Phylloxera e a Carménère
01-agosto-24
Carlos José Arruda
Arquiteto, web designer, enófilo, professor, intérprete francofone, consultor comercial e autor de artigos sobre vinhos, criador e diretor do site Academia do Vinho.
A Praga Phylloxera
A Phylloxera, ou Filoxera, é um pequeno inseto amarelo-claro, relacionado aos pulgões, que se alimenta das raízes e folhas das videiras Vitis Vinifera, sugando a seiva nas raízes das plantas, bloqueando o fluxo de nutrientes e água e terminando por matar as parreiras.
Parreiras atacadas pela Filoxera
Esse inseto chegou à Europa através de mudas de parreiras americanas trazidas por botanistas ingleses em 1850.
Phylloxera Vastatrix, o bicho...
No final do século 19 essa praga infestou e destruiu a maioria dos vinhedos da Europa, principalmente na França.
Mapa da França mostrando as regiões atacadas pela Filoxera
Infelizmente a única forma de combate foi arrancar e queimar as plantas, e os vinhedos tiveram de ser replantados, causando um grande prejuízo e um período de vários anos sem produção.
Uma outra ideia foi inundar os vinhedos, surgindo empresas e equipamentos especializados para isso...
Propaganda dos serviços para inundação de vinhedos
O Combate
As espécies de parreiras americanas possuem defesas naturais contra a Filoxera: suas raízes exalam uma seiva pegajosa que repele a ninfa, obstruindo sua boca quando ela tenta se alimentar da videira.
Filoxera na raiz da videira - foto Joachim Schmid
Surgiu então a ideia do enxerto:
Usar raízes de videiras americanas das espécies Vitis berlandieri, Vitis riparia e Vitis rupestris e enxertar a parte aérea das plantas Vitis Vinifera, com as variedades desejadas, como Syrah, Cabernet, Chardonnay e todas as outras.
Assim se criou uma planta híbrida que resiste ao ataque daquele infame insetinho. Hoje todas as parreiras modernas são enxertadas e a filoxera não consegue mais atacá-las.
A Carménère
Mas o que a uva Carménère tem com a filoxera?
Aconteceu que no replantio de parreiras, principalmente na região de Bordeaux, os vinicultores decidiram não replantar a Carménère, que era usada nos cortes dos vinhos bordaleses.
É comum ouvir que “a Carménère foi extinta”, mas não foi exatamente isso, e sim uma opção dos agricultores, mas isso fez quase desaparecer essa variedade na Europa.

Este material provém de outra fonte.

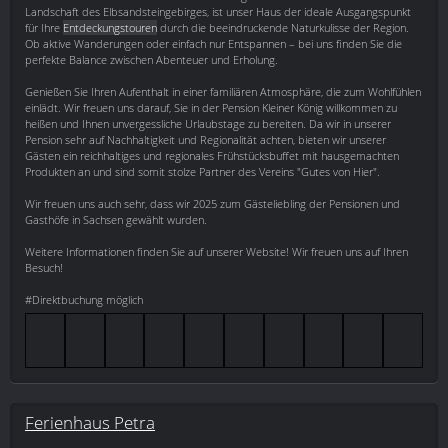
Landschaft des Elbsandsteingebirges, ist unser Haus der ideale Ausgangspunkt
für Ihre
Entdeckungstouren
durch die beeindruckende Naturkulisse der Region.
Ob aktive Wanderungen oder einfach nur Entspannen – bei uns finden Sie die
perfekte Balance zwischen Abenteuer und Erholung.
Genießen Sie Ihren Aufenthalt in einer familiären Atmosphäre, die zum Wohlfühlen
einlädt. Wir freuen uns darauf, Sie in der Pension Kleiner König willkommen zu
heißen und Ihnen unvergessliche Urlaubstage zu bereiten. Da wir in unserer
Pension sehr auf Nachhaltigkeit und Regionalität achten, bieten wir unserer
Gästen ein reichhaltiges und regionales Frühstücksbuffet mit hausgemachten
Produkten an und sind somit stolze Partner des Vereins "Gutes von Hier".
Wir freuen uns auch sehr, dass wir 2025 zum Gästeliebling der Pensionen und
Gasthöfe in Sachsen gewählt wurden.
Weitere Informationen finden Sie auf unserer Website! Wir freuen uns auf Ihren
Besuch!
#Direktbuchung möglich
Ferienhaus Petra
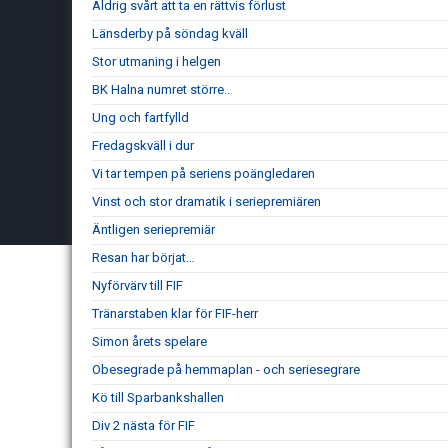
Aldrig svårt att ta en rättvis förlust
Länsderby på söndag kväll
Stor utmaning i helgen
BK Halna numret större..
Ung och fartfylld
Fredagskväll i dur
Vi tar tempen på seriens poängledaren
Vinst och stor dramatik i seriepremiären
Äntligen seriepremiär
Resan har börjat…
Nyförvärv till FIF
Tränarstaben klar för FIF-herr
Simon årets spelare
Obesegrade på hemmaplan - och seriesegrare
Kö till Sparbankshallen
Div 2 nästa för FIF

Curiosamente, em alguns locais a Filoxera não conseguiu atacar, como em vinhedos com solos de areia, xisto ou ardósia. Por precaução, os vinicultores de todo o mundo usam plantas enxertadas desde então.
Capricho da natureza, as plantas de Carménère se parecem muito com as plantas de Merlot, e isso levou a um feliz acidente.
No Chile
A partir da segunda metade dos anos 80, o Chile despontou no mercado mundial com vinhos potentes e preços competitivos, despertando o interesse da comunidade mundial para aquele país sul-americano.
Essa ascensão levou pesquisadores europeus para conhecer melhor aquela vinicultura, o que culminou com a realização de um Congresso Internacional de Enologia no Chile, em 1994.
Na Viña Carmen, pertencente à Santa Rita, pesquisadores notaram plantas um pouco diferentes nos ótimos vinhedos de Merlot daquela vinícola, e estudos aprofundados concluíram que se tratava de plantas da variedade Carménère!
As plantas foram isoladas e replantadas, e a Carménère se tornou uma uva emblemática no Chile, onde se desenvolveu em vinhos varietais e em cortes.
Nem tudo são flores: no início a Carménère, que é uma uva de maturação precoce, amadurecia muito rapidamente no clima quente dos vales chilenos, produzindo vinhos com um forte caráter vegetal que marcou seu estilo por um bom tempo.
Aos poucos os vinicultores descobriram que essa tendência estava na maturação incompleta das cascas, produzindo em excesso a substância Pirazina, que dá essa nota gustativa vegetal.
A solução foi retardar a maturação das uvas, dando tempo para a perfeita maturação fenólica das cascas e reduzindo bastante a desinteressante tendência. Isso se faz escolhendo regiões de clima mais fresco, como Colchagua e Cachapoal, e também trabalhando podas diferenciadas para reduzir a insolação nos cachos.
Hoje a Carménère é um patrimônio do Chile, produzindo vinhos de alto nível que vêm consolidar a qualidade da vinicultura daquele belo país.